++++ DATA EXCERPTS ++++

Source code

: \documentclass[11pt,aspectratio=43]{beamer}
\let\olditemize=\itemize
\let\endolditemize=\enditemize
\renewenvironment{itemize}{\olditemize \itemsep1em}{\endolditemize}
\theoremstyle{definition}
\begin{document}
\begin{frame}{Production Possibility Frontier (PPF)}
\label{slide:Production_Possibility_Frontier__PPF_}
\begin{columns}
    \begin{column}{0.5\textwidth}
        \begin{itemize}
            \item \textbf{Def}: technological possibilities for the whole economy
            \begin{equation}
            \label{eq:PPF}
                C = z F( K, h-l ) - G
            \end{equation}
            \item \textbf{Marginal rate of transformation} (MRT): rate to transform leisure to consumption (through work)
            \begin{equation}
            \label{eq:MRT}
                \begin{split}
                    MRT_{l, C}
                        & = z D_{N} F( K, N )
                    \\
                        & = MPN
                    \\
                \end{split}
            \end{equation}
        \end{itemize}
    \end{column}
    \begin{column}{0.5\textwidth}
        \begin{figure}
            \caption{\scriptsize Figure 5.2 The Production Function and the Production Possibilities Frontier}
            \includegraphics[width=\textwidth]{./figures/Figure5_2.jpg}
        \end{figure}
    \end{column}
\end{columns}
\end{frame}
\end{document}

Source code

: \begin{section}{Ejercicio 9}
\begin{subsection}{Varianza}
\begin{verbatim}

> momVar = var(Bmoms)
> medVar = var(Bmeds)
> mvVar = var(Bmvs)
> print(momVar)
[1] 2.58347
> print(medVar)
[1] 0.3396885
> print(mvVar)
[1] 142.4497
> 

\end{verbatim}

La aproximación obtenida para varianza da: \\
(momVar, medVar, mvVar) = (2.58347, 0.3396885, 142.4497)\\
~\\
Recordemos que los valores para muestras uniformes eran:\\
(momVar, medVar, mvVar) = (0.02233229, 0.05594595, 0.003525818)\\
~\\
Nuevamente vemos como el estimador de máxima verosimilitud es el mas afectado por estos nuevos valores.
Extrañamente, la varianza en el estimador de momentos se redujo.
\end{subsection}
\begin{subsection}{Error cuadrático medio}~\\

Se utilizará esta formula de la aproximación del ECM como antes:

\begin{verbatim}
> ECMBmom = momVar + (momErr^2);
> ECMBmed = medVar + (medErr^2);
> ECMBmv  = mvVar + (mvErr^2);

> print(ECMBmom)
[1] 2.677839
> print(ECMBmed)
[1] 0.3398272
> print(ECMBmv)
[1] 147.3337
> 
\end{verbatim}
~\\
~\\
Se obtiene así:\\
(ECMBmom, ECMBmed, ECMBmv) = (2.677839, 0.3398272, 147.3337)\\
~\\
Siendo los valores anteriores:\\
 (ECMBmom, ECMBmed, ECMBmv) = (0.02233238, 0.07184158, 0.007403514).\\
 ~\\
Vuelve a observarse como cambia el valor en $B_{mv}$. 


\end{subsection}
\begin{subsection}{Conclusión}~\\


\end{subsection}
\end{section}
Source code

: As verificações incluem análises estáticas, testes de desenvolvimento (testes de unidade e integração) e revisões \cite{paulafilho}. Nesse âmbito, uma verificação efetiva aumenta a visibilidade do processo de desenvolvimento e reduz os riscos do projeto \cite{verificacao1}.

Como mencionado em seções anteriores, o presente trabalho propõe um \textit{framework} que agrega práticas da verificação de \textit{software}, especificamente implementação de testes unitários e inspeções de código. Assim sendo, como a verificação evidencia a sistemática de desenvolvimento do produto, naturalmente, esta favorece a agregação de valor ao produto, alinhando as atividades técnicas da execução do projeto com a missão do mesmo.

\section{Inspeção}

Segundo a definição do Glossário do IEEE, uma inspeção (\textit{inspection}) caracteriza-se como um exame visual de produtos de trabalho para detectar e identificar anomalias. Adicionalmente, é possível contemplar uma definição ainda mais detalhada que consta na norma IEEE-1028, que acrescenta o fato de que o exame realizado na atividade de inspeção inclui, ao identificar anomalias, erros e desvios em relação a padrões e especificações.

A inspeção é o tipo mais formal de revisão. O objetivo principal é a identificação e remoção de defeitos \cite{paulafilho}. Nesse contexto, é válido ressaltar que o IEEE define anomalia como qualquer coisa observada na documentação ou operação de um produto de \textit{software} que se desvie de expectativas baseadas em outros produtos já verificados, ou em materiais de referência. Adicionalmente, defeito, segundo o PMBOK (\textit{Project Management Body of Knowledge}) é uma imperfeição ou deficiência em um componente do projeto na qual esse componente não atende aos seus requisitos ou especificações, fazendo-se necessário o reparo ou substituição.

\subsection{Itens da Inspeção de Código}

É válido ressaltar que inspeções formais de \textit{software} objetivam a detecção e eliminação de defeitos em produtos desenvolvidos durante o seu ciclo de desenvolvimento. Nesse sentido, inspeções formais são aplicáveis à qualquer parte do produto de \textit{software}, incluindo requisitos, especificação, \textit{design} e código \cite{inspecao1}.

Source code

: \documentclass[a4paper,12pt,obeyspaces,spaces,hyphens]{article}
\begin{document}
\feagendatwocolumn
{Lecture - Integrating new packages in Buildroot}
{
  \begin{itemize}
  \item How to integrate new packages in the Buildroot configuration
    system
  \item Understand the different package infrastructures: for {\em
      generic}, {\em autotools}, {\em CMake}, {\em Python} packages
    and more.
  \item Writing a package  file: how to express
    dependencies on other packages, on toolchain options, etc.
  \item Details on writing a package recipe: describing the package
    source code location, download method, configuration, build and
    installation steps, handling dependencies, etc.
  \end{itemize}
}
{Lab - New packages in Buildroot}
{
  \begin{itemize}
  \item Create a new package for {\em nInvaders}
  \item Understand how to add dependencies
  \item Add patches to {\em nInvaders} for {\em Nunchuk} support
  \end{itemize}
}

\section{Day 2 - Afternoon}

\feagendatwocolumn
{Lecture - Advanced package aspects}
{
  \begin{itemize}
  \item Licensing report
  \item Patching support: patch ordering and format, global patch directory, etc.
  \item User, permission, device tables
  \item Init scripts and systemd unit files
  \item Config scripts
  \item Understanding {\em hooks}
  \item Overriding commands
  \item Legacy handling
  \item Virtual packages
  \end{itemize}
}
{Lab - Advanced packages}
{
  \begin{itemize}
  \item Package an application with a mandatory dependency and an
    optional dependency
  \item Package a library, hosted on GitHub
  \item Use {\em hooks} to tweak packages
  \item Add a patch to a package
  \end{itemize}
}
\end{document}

++++

◆ **YOUR INSTRUCTIONS**
Read through the entries and copy every line that includes "configuration".

◆ **EXERCISE RESPONSE**
  \item How to integrate new packages in the Buildroot configuration
    source code location, download method, configuration, build and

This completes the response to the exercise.